I can't help but think about Steam after thinking a little bit about piracy. Is Steam really working to its intended function? I honestly don't think so. In fact, I find it funny that a pirated version of Half-Life is actually less of a hassle to install than the original copy. Apparently, it's encrypted on the install discs themselves, and you have to register an activate it on Steam before you can do anything else. For a select few, this process actually failed. In addition, apparently there is a huge bug in the software somewhere, and it allows a specially engineered client access to everything someone can download off the Steam network. In fact, it is this type of client specifically targeted during the culling of large numbers of accounts by Valve. However, the process of regaining access is simple: create a new account.
Steam is also supposed to punish cheaters by hurting them financially. This hacked clients allow them the convenience of saying: "Ban me all you like. I'll just go create another account."
I think Steam is hurting paying customers more than it is helping. I mean, let's say you pay a good USD49, you expect a good game. First, you're shown that you need to connect to Steam to decrypt the files found on the install discs! Argh! The files on the disc are not the game as it is! Then, you find that you need to register for an account first. You do so, and all the stuff magically comes to life. After that, you find that you have to download an update to fix a stuttering problem. (how come Valve didn't see this coming?) After that, you finally get to play Half-Life 2.
After having a jolly good time, you install Counter-Strike Source from Steam and find a new world waiting for you out there. After playing an hour or so, you realise you are finding a godlike person in the game, and you realise he's a cheater. Everyone else bans him away! Later, you find another one, and you ban him too. This continues perpetually until you find the new CS Bots are actually better at playing fair than humans are.
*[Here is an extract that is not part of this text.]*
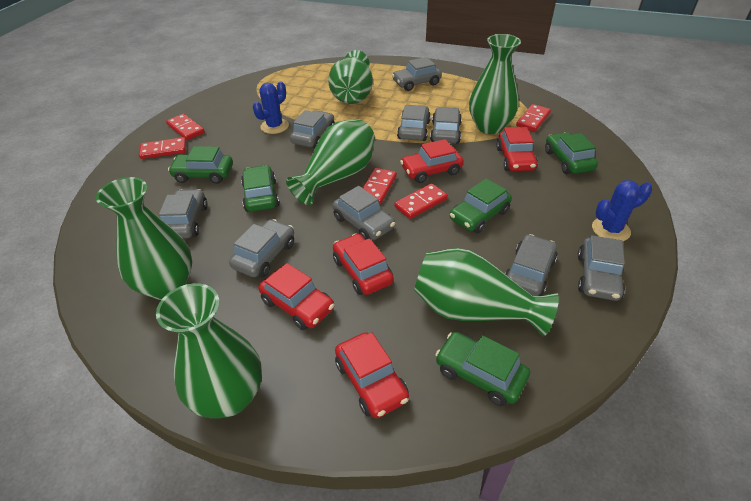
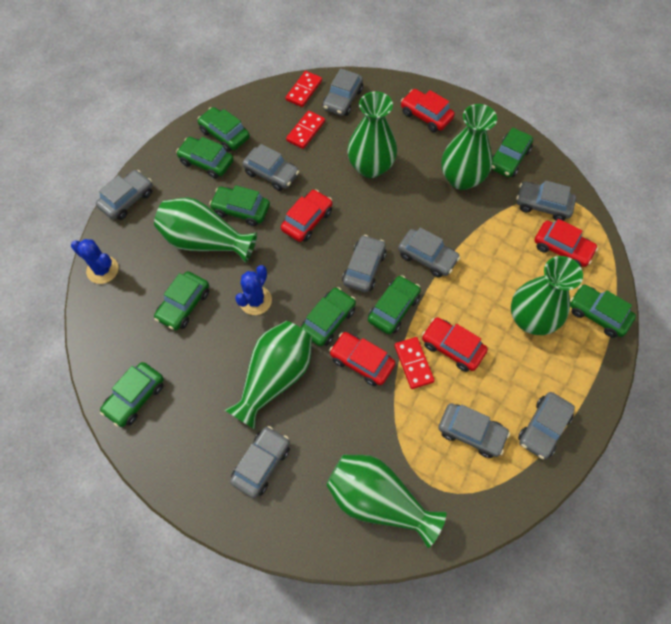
green car: [168,146,233,184] [241,165,279,212] [435,332,530,406] [450,178,512,233] [545,132,598,174] = 5 -> [100,362,164,427] [154,271,209,330] [176,137,233,179] [197,107,250,152] [209,185,270,226] [301,287,356,346] [368,275,421,334] [491,127,533,177] [570,284,636,338] = 9
red domino: [139,137,186,159] [166,114,205,140] [363,168,397,204] [394,183,448,219] [516,104,551,132] = 5 -> [285,71,322,107] [286,111,325,149] [394,337,435,389] = 3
My opinion: Valve should drop Steam or any attempt to protect their games too heavily. Something as simple as a WON CD-key check did the job the last time. A CD-key check when a player wants to download (or install) an update hasn't exactly failed in the past either. Steam just plainly doesn't work. My advice for players: Don't play online until Valve has all the kinks worked out. Apparently, they are awful when it comes to beta testing.